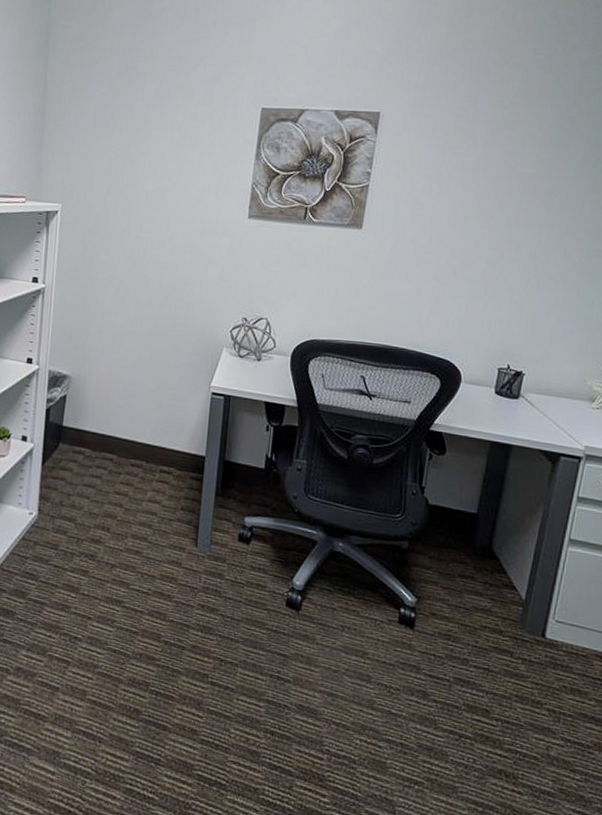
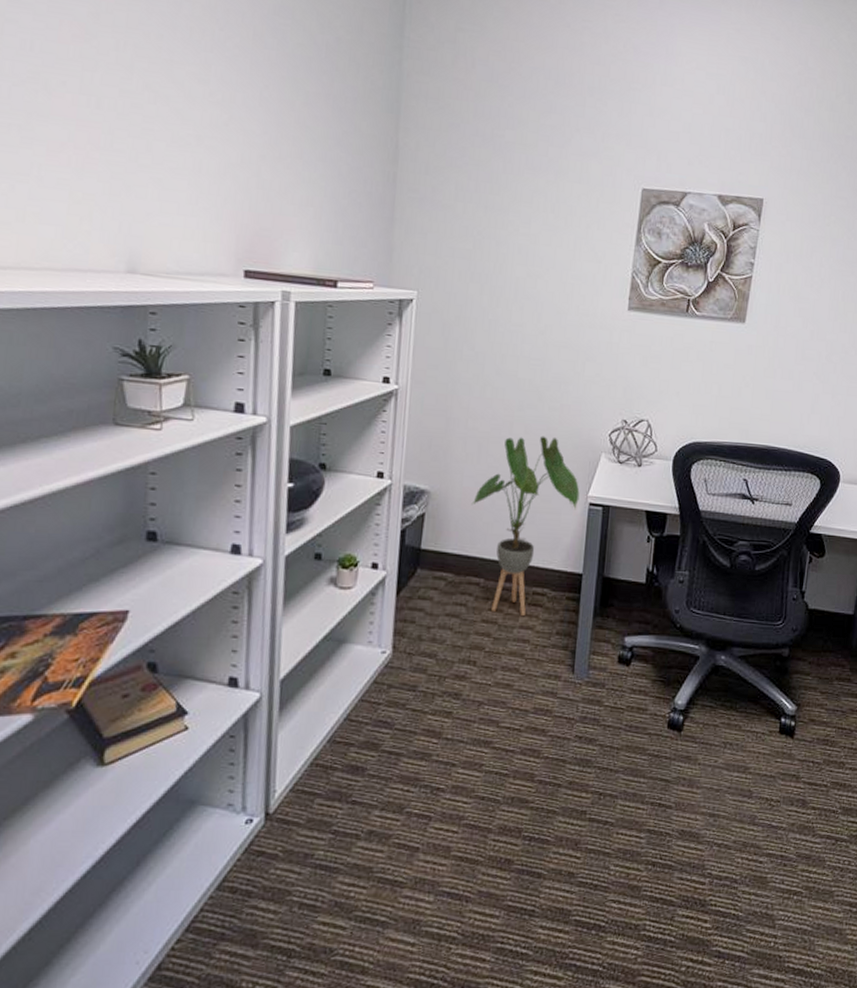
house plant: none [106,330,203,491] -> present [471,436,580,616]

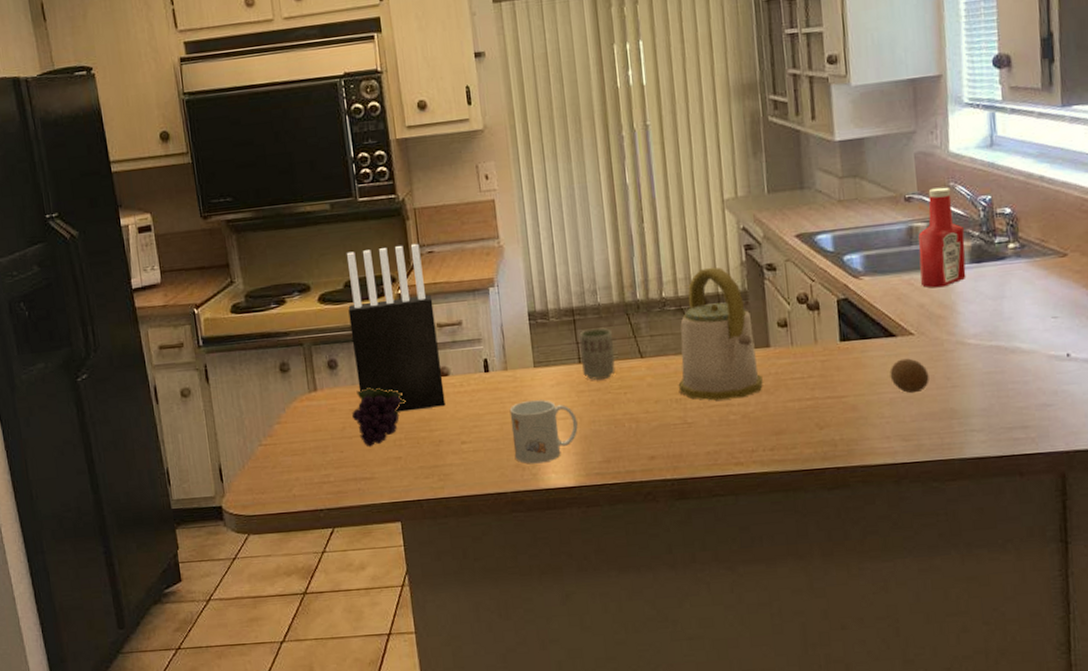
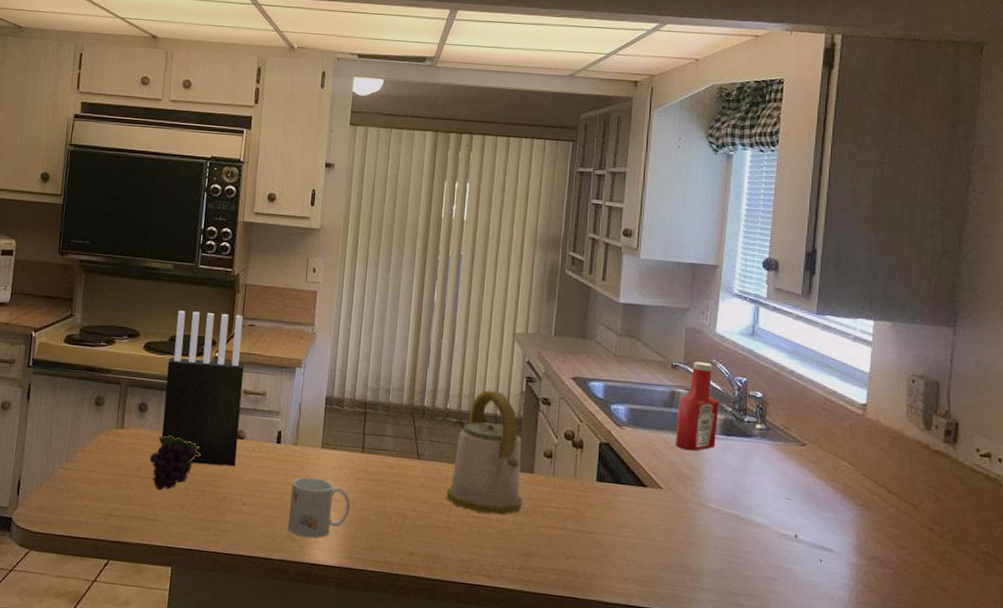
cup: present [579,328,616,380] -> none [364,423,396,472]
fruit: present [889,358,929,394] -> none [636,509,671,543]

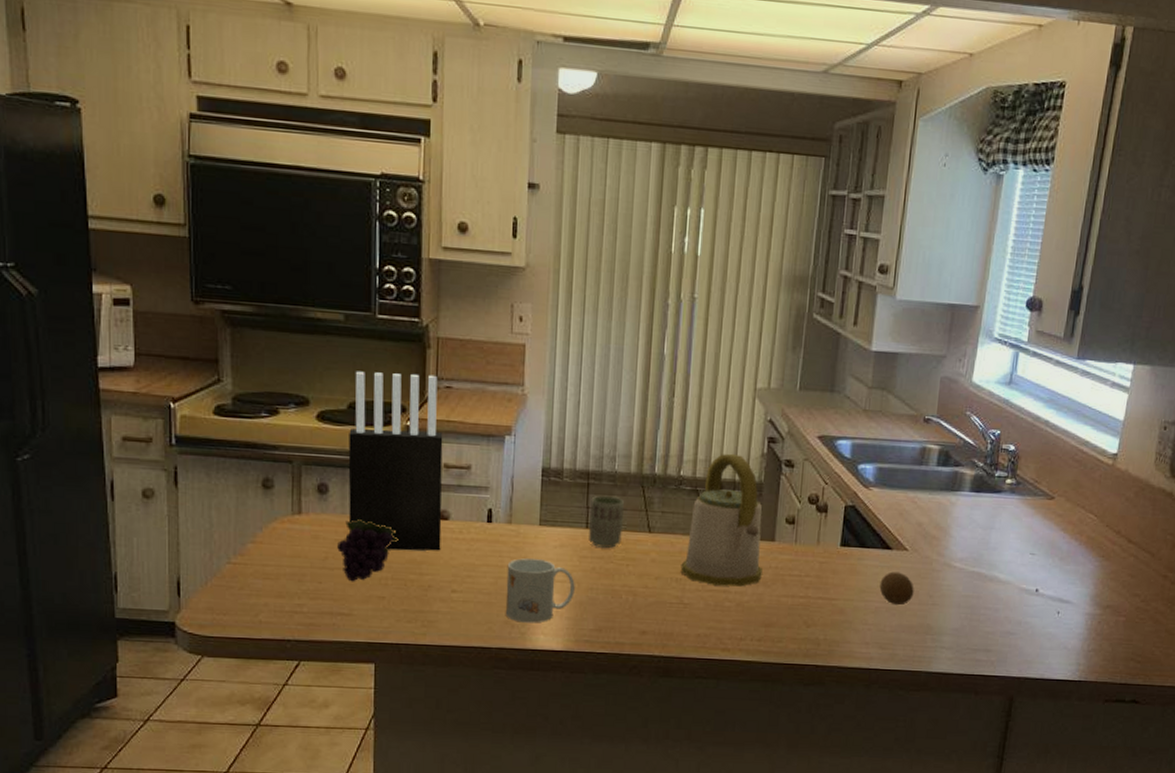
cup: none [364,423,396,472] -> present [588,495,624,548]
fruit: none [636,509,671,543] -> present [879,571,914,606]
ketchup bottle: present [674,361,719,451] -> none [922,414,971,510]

+--

#### Directions
The answer must consist of the entries above, reproduced word for word, without any pictures.

#### Task result
house plant: none [106,330,203,491] -> present [471,436,580,616]

cup: present [579,328,616,380] -> none [364,423,396,472]
fruit: present [889,358,929,394] -> none [636,509,671,543]

cup: none [364,423,396,472] -> present [588,495,624,548]
fruit: none [636,509,671,543] -> present [879,571,914,606]
ketchup bottle: present [674,361,719,451] -> none [922,414,971,510]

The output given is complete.